Sitting on Hannah’s living room floor, my laptop and electronic notepad being furiously used with all the emailing and note-taking, was another one of those tense moments. On the cusp of an upcoming ten days of crazy, we had to buckle down and deal with collateral damage as best we could.

“…but Madison called you?”

“Yeah. Crying. She apologized for screwing things up. I feel sorry for her, actually. She doesn’t know how to make friends like normal people do.”

“Because she tries too hard.” Hannah’s tone deadened. “She could begin by apologizing to me.”

“Agreed. But she may need shock therapy to make that kind of recovery.”

Her gaze drifted down to the rug under us, eyes narrowing. “Did your sisters make any progress with Madison at the club the other night? Any discoveries?”

I shook my head. “Kristen said Madison was on her best behavior before she left the VIP area. Either she has nothing to do with the sabotage, or she’s very good at deception. Speaking from personal experience, I’m going with the latter.”

“I wish you didn’t have to deal directly with her.” She lifted another piece of pizza out of the box from the pepperoni and mushroom side.

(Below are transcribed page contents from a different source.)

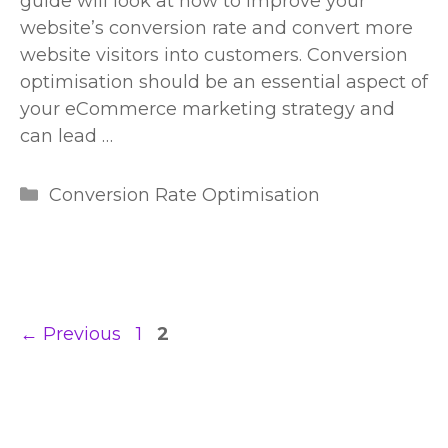
guide will look at how to improve your
website’s conversion rate and convert more
website visitors into customers. Conversion
optimisation should be an essential aspect of
your eCommerce marketing strategy and
can lead …
Categories
Conversion Rate Optimisation
Page
Page
←
Previous
1
2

On a sigh, I stretched my legs out and crossed them. I perched my arm along the couch cushion above me, putting her within touching distance. Then I rubbed my thumb on the soft skin on her neck, bared from her ponytail. “I don’t. Suzanne is my contact, but Madison replies when in a mood, which is a lot lately. Kristen offered to step in, but the extra burden isn’t fair to her. She is point on my parents’ party, and with Mom’s demanding details, Kristen has her work cut out for her.”